> [Exercise directions] The lines you return must be all those in the data that hold the string "bowl".

> [Data for this exercise]
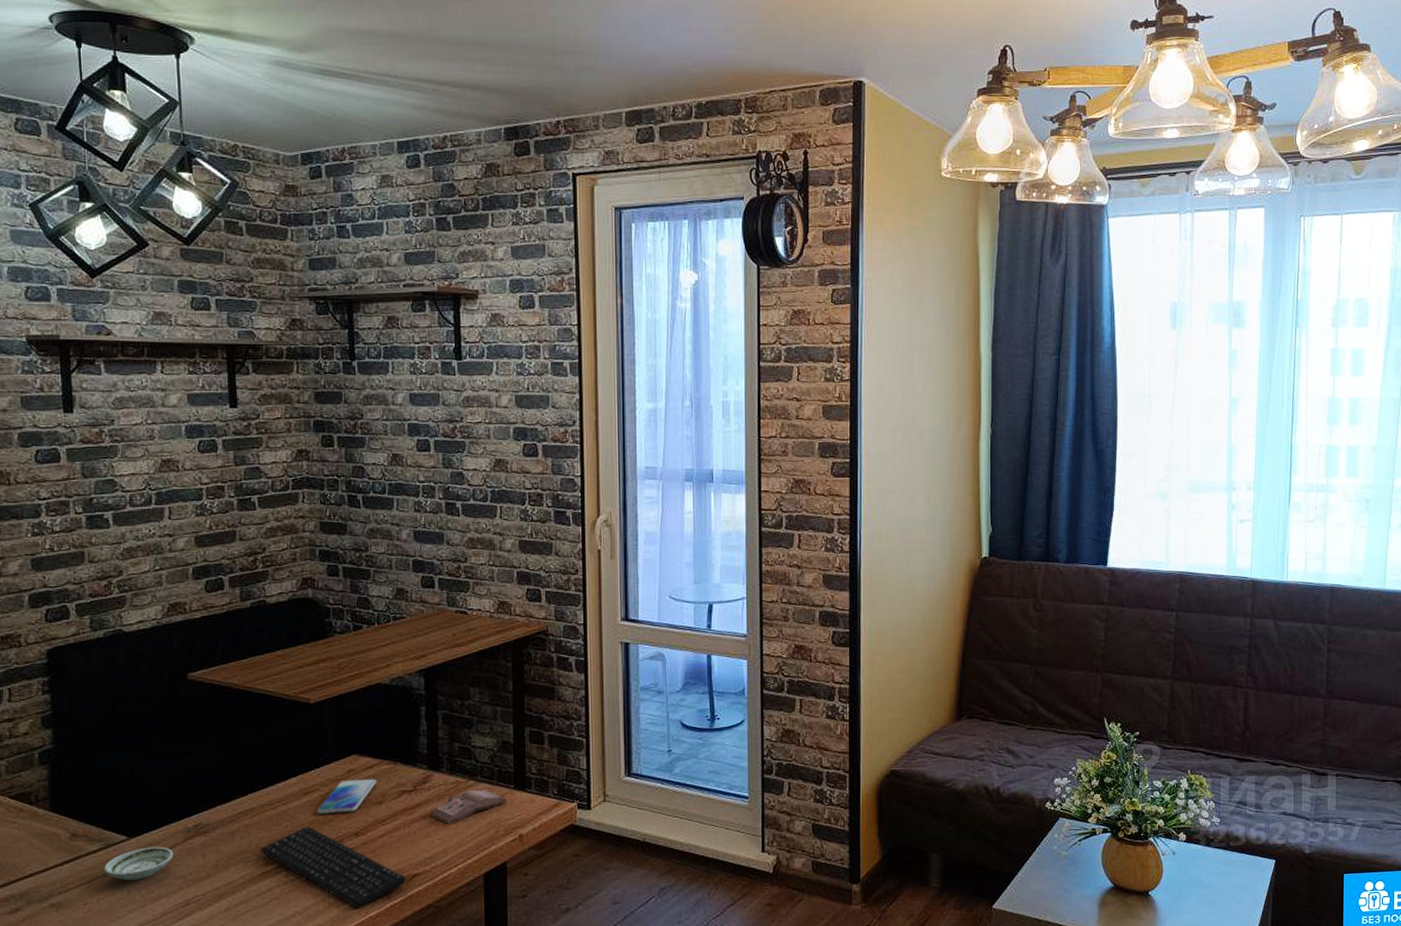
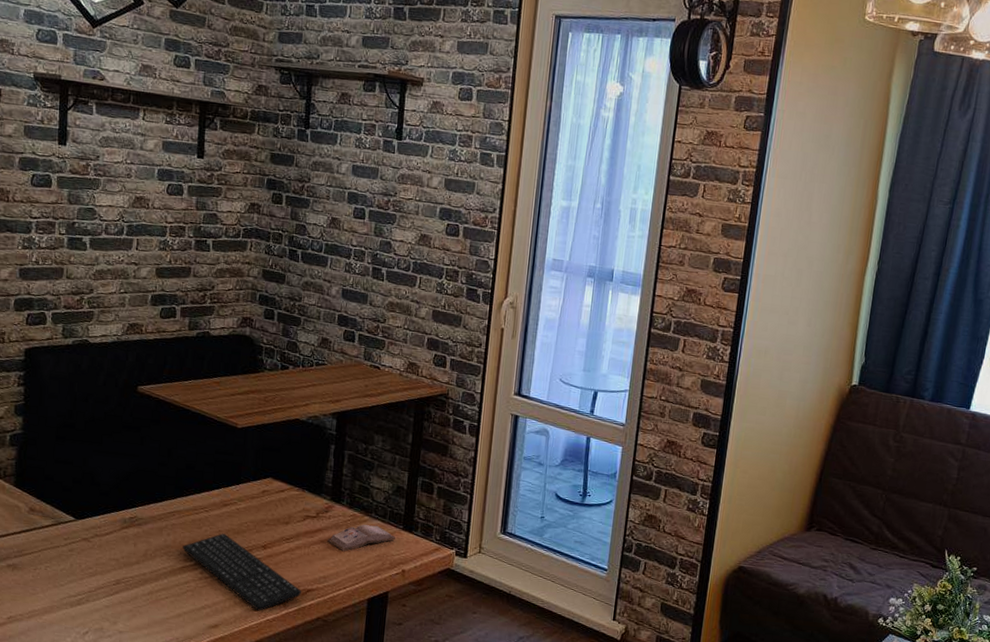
saucer: present [103,846,174,881] -> none [53,529,111,556]
smartphone: present [317,778,377,814] -> none [233,499,286,527]

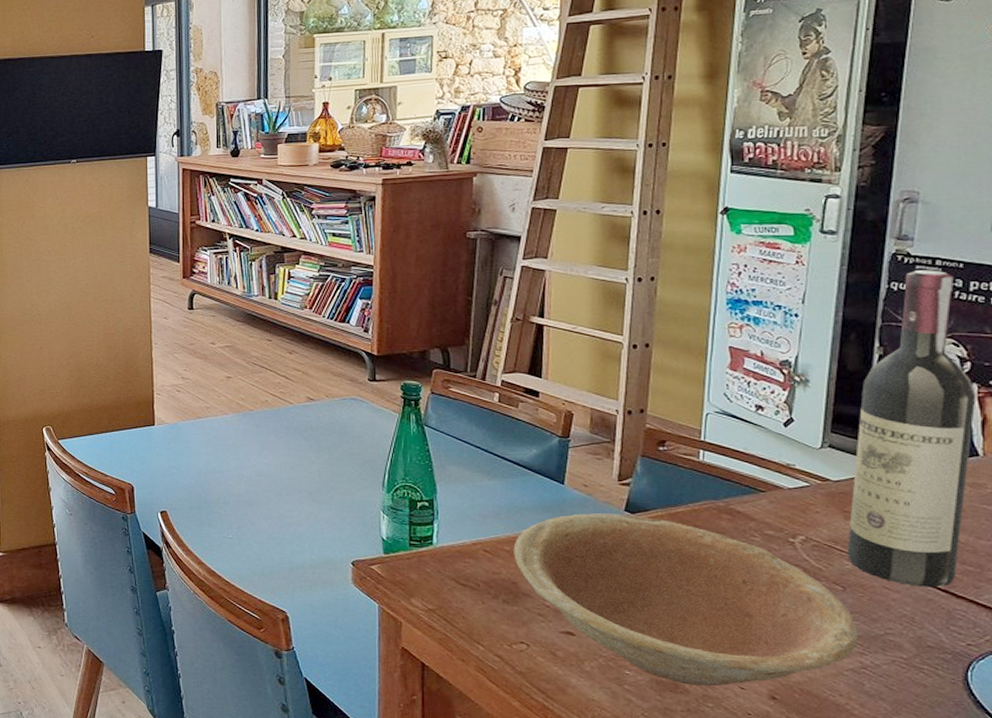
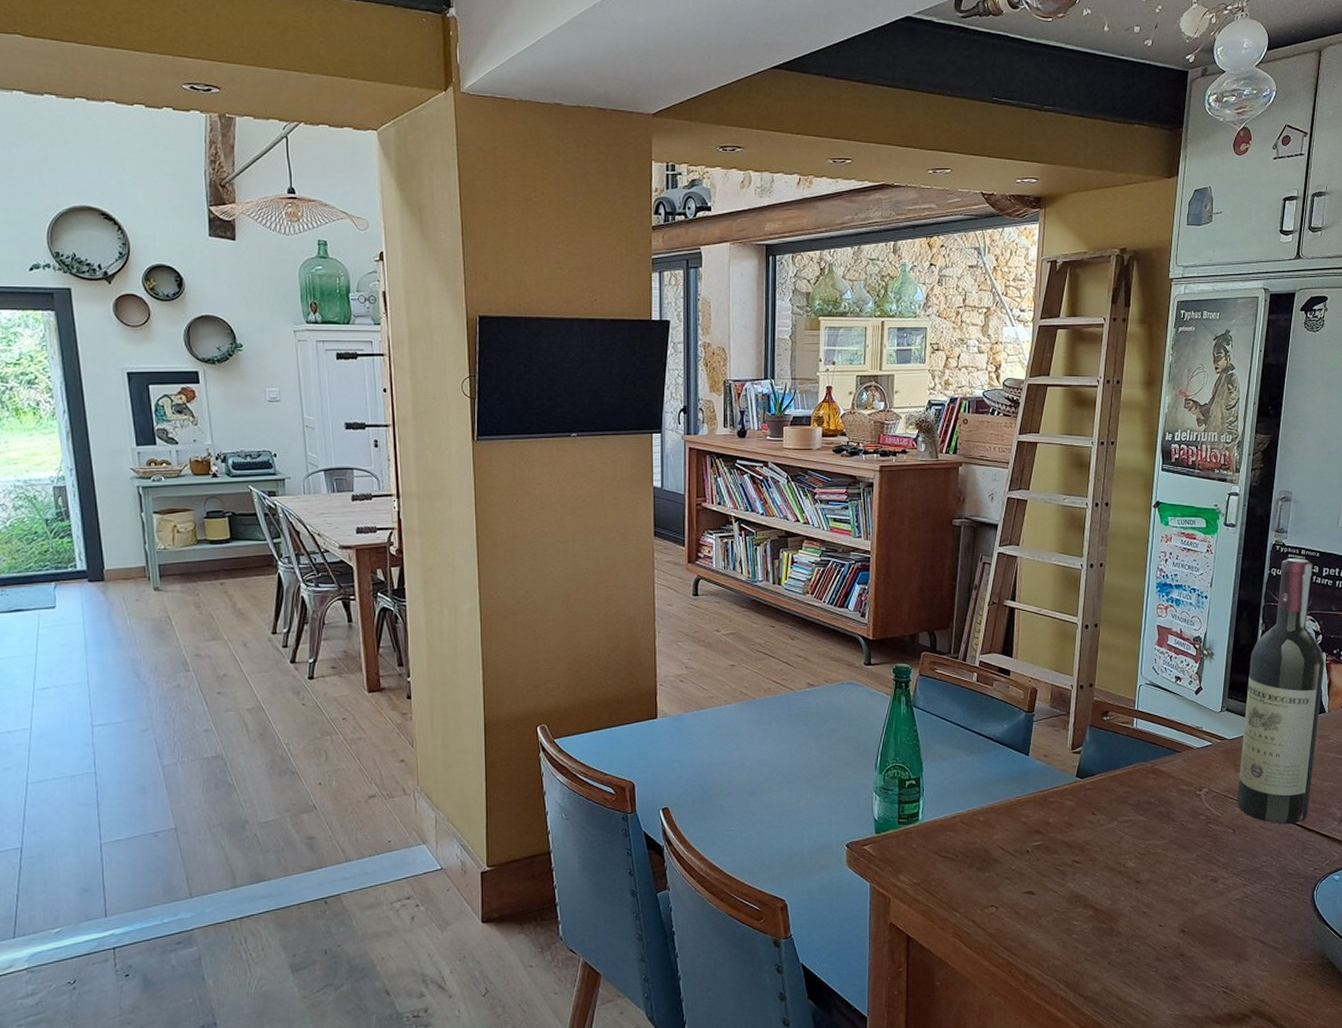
bowl: present [513,513,858,686] -> none [986,780,1243,928]

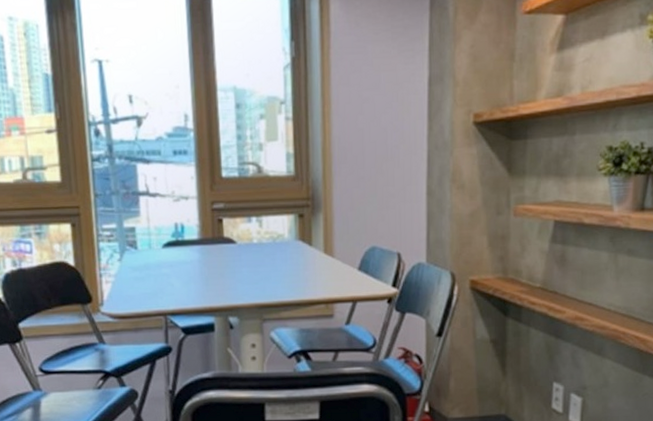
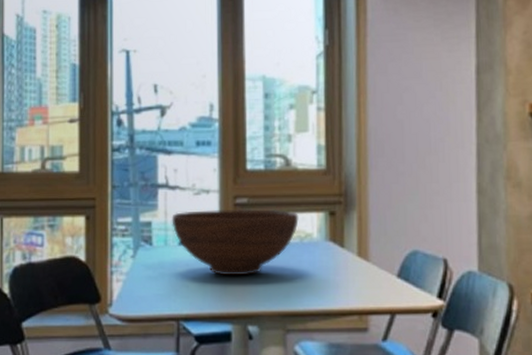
fruit bowl: none [154,214,271,275] -> present [172,209,299,276]

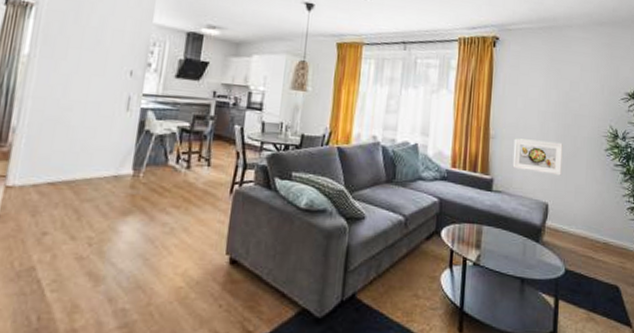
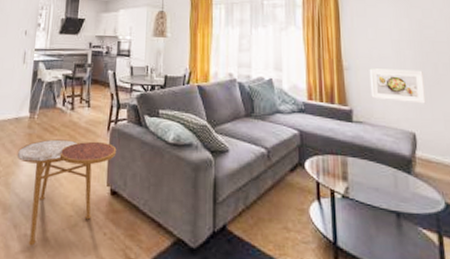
side table: none [114,201,240,322] -> present [17,139,117,246]

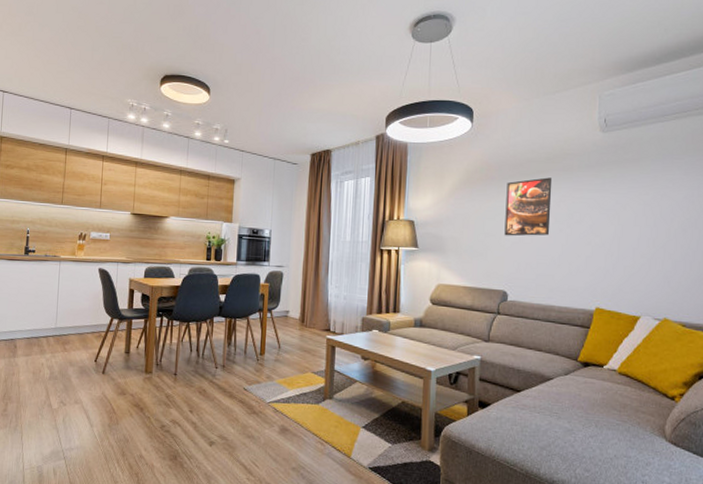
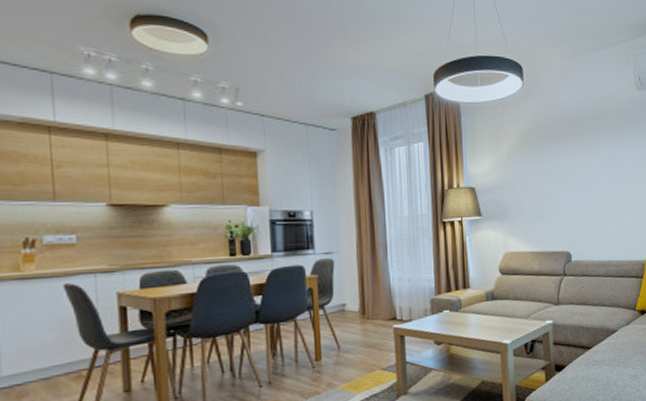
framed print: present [504,177,553,237] -> none [561,135,603,197]

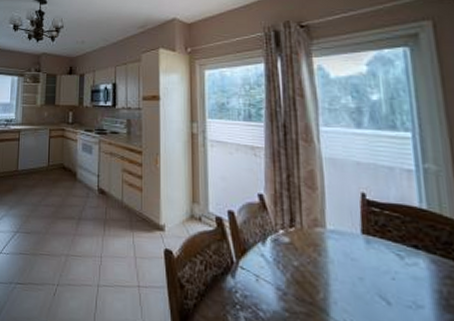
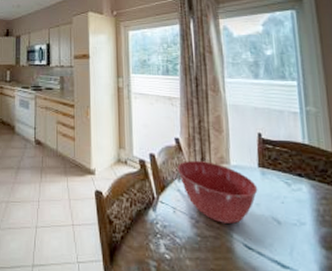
mixing bowl: none [261,221,361,300] -> present [177,161,258,224]

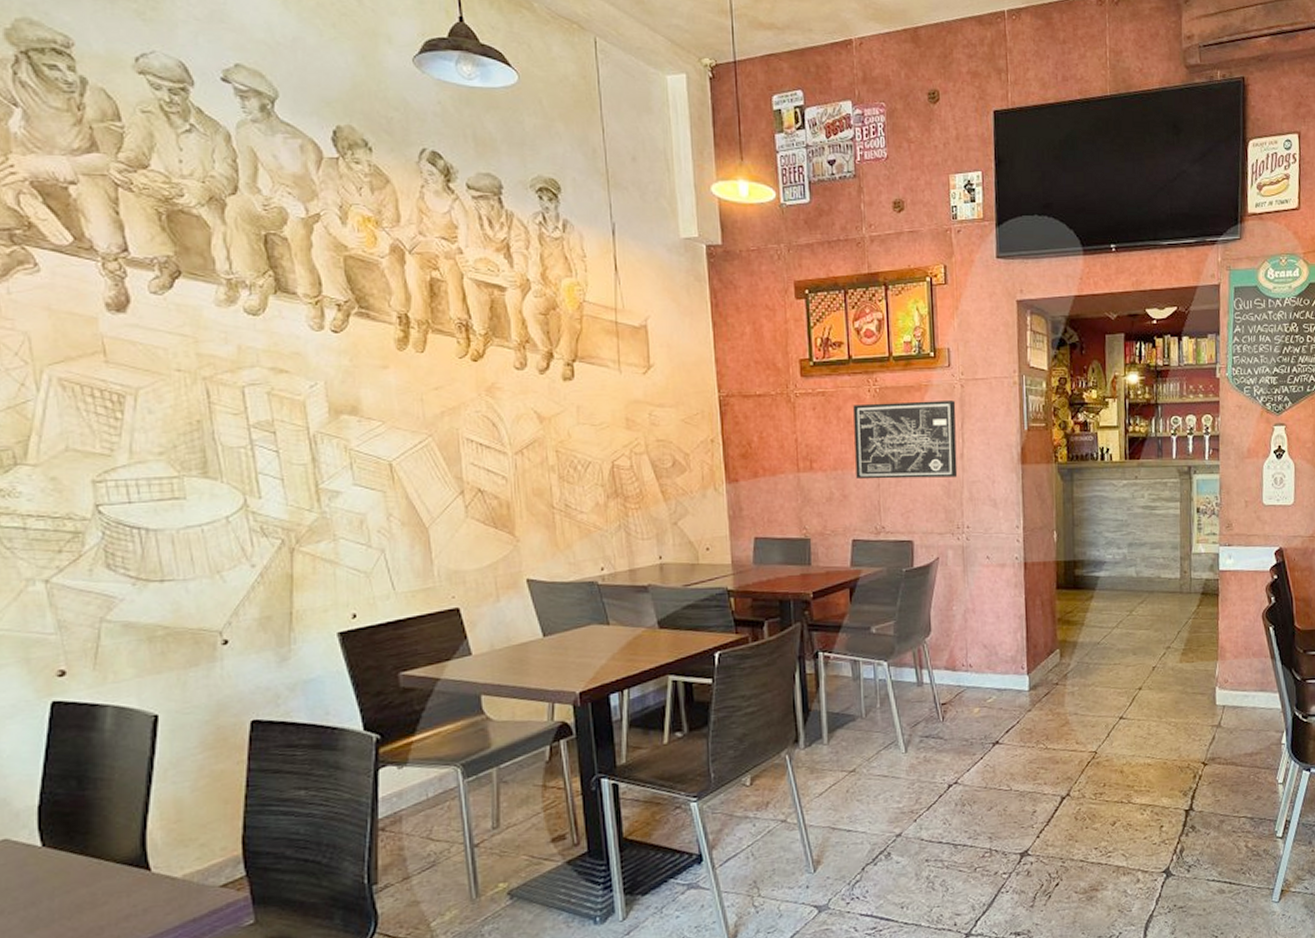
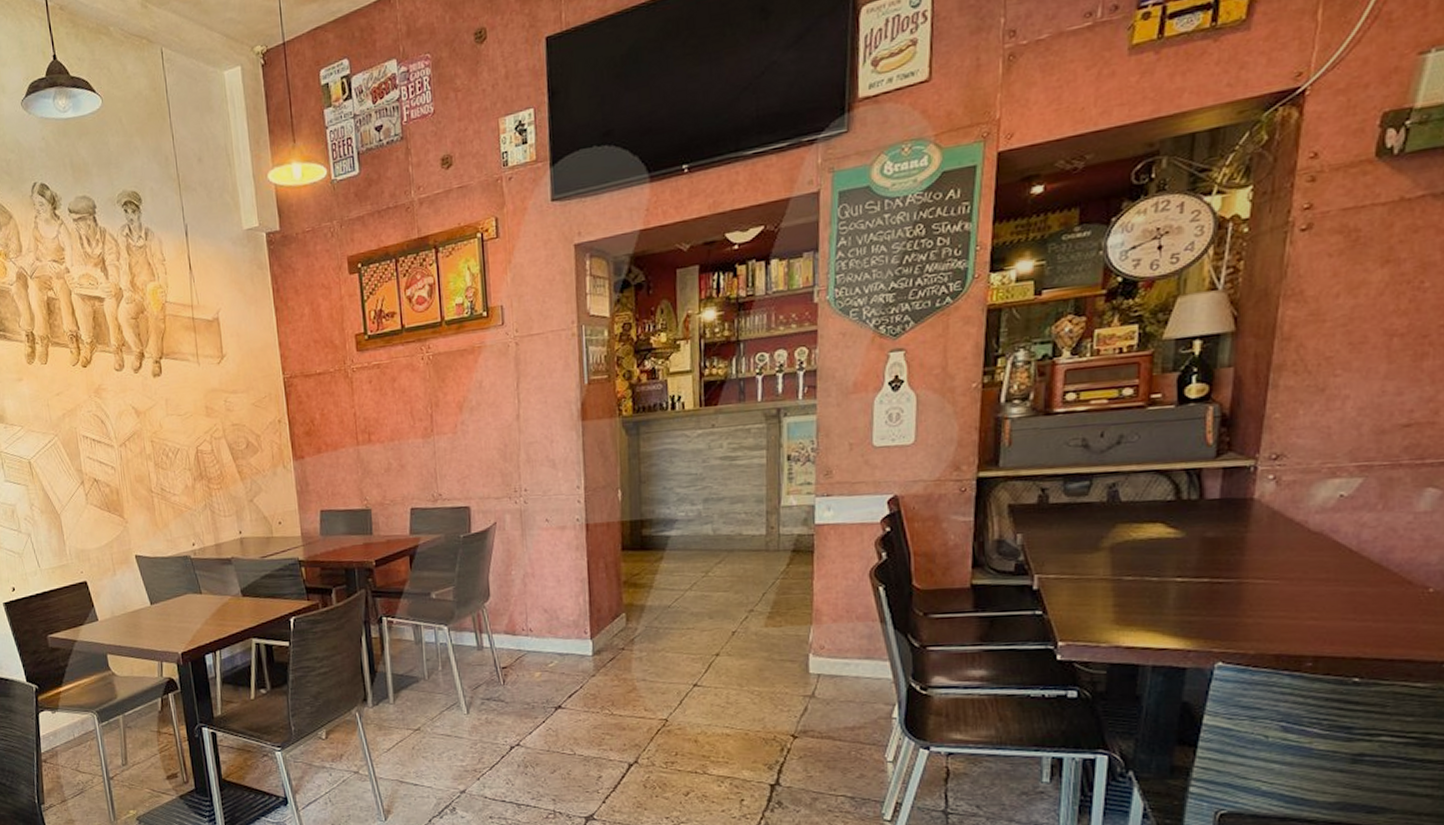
wall art: present [853,401,958,479] -> none [407,360,514,448]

> [Exercise output]
bowl: present [513,513,858,686] -> none [986,780,1243,928]
fruit bowl: none [154,214,271,275] -> present [172,209,299,276]
mixing bowl: none [261,221,361,300] -> present [177,161,258,224]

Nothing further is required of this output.